Nombreux scandales de corruption

Les préparatifs des jeux avaient été entachés de nombreux scandales et il y a depuis deux ans une enfilade de procès pour corruption. Un des membres du comité d’organisation est accusé d’avoir exigé des pots-de-vin de plusieurs grands sponsors. Ce prévenu, dont le procès est toujours en cours, nie, mais les dirigeants des entreprises concernées, eux, ont reconnu avoir versé de l’argent en sous-main et ont déjà été condamnés en justice. Autant dire que cela fait tache. Cela a même empêché la ville de Sapporo d’être candidate pour les Jeux olympiques d’hiver de 2030.

Brésil : infrastructures à l'abandon, promesses non tenues

Les Jeux olympiques de Rio de Janeiro en 2016 ne sont pas un bon souvenir pour tout le monde. Près de 80 000 personnes ont été expulsées durant la préparation des jeux. Un sacrifice nécessaire pour transformer Rio, selon les autorités de l'époque. Mais depuis ces Olympiades à 13 milliards d'euros, c'est pourtant la déception qui domine. La dépollution de la baie de Guanabara reste un rêve lointain, quand les 150 kilomètres de lignes de trolleybus inaugurées se sont rapidement détériorés. Une nouvelle ligne de métro a été construite, mais l'une des stations prévues s'est transformée en gouffre financier. C'est même, littéralement, un gouffre, que les autorités ont rempli d'eau, pour éviter l'effondrement d'immeubles alentours. Si on ajoute la spéculation immobilière incontrôlée, la corruption, et les infrastructures sportives délaissées, le bilan n'est pas glorieux. Et puis, dès la fin des JO, le pays s'est enfoncé dans les crises, laissant un goût amer aux Brésiliens.

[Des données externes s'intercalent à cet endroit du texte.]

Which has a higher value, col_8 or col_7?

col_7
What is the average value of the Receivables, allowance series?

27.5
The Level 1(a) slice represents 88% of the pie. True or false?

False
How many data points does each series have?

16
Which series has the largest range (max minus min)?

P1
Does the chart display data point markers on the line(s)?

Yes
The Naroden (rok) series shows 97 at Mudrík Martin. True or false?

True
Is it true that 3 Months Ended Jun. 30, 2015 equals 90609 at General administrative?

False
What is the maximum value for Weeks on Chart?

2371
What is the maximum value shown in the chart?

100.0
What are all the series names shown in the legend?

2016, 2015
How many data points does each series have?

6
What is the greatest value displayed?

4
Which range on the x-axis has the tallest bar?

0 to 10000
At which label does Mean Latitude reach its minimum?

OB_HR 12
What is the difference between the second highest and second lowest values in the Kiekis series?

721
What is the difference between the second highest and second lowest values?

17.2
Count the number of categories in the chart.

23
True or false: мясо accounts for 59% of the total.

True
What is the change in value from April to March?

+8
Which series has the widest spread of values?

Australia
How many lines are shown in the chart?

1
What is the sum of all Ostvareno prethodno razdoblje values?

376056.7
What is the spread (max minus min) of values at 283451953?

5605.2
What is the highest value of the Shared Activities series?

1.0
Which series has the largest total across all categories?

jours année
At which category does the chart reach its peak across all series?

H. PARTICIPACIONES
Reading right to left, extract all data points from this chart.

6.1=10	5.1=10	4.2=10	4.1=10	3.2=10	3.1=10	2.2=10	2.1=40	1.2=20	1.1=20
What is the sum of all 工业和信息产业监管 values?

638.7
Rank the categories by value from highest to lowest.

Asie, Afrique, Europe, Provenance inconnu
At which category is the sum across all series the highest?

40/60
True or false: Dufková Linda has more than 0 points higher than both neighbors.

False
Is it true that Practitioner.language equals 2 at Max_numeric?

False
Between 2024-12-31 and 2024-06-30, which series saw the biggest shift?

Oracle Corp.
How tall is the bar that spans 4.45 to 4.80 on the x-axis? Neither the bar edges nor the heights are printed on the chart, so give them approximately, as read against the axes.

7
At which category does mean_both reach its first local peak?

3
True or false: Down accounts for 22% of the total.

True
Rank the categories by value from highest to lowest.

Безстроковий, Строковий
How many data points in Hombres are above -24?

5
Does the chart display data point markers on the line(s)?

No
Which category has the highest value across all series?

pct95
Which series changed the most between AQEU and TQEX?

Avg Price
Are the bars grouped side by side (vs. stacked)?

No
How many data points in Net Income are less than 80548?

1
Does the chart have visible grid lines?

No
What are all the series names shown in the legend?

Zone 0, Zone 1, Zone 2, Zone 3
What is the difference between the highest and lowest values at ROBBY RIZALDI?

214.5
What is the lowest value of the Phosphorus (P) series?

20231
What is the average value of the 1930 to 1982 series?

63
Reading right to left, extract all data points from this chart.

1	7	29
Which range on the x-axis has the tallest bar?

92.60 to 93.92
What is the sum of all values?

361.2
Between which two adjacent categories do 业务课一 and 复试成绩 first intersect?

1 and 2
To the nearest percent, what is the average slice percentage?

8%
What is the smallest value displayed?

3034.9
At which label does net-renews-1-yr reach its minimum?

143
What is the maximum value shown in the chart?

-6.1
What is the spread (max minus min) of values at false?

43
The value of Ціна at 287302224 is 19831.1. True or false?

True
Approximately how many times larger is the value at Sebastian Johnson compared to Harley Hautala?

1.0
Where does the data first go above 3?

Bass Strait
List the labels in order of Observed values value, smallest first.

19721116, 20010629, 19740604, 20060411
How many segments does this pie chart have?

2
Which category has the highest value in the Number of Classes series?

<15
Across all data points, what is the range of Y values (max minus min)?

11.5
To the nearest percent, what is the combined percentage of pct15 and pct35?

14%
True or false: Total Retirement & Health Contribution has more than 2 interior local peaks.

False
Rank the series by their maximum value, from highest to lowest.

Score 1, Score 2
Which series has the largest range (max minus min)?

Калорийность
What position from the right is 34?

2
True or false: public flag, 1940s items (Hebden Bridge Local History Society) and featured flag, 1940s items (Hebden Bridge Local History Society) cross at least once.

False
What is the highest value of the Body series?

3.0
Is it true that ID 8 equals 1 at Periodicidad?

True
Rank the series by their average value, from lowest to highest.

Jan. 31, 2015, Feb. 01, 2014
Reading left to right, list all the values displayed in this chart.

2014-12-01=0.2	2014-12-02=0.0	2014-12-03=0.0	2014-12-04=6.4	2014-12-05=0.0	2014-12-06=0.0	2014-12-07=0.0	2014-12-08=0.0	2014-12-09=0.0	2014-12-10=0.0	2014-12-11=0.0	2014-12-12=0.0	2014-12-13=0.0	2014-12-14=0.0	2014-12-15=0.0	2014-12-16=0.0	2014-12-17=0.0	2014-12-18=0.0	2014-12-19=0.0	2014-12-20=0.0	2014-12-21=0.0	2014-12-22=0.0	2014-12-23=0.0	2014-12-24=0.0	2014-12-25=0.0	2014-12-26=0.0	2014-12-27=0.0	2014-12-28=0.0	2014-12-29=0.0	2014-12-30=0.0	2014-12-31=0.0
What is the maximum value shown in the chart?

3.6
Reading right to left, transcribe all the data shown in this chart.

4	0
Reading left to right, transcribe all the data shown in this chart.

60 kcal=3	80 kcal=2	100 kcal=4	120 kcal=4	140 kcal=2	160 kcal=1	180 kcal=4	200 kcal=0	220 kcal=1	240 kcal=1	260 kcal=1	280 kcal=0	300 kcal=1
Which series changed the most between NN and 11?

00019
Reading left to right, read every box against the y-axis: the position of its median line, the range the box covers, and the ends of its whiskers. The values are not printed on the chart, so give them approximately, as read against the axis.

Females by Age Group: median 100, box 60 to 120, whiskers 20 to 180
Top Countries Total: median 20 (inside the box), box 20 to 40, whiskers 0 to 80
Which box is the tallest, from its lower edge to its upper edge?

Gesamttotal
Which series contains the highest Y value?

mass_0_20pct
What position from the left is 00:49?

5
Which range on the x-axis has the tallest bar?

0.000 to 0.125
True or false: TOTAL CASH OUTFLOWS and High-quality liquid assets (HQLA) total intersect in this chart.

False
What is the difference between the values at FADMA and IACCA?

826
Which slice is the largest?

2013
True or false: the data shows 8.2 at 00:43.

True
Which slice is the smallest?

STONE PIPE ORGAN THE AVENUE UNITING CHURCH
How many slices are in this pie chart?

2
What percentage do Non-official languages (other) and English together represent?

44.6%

Un enjeu politique pour Rio

Le tramway et la rénovation du centre-ville restent un bel acquis. Le maire de l'époque, Eduardo Paes, de retour au pouvoir depuis 2020, compte bien aller plus loin, transformant de vieilles promesses en argument de campagne pour les municipales de cette année. Il balaie les critiques sur le temps perdu et blâme les crises ainsi que le mandat erratique de son successeur. Huit ans après, il reprend les inaugurations, comme en février 2024. "Je suis en compagnie du président Lula et de tout un tas de ministres, et voilà l'histoire : derrière moi, les bâtiments étaient des stades olympiques. Le premier va devenir une école publique pour 1 000 enfants des quartiers voisins, dont la Cité de Dieu, et le deuxième, notre ministre va le transformer en campus fédéral", a-t-il déclaré.

Trois autres écoles, deux piscines, une gare routière, sont aussi construites à partir de bâtiments olympiques. Tout se concentre principalement dans la zone ouest, où se trouve la majorité des électeurs et où Jair Bolsonaro domine. Dans des municipales où les enjeux sont nationaux, le maire compte sur le soutien de Lula, qui espère de son côté voir son allié emporter une large victoire à Rio.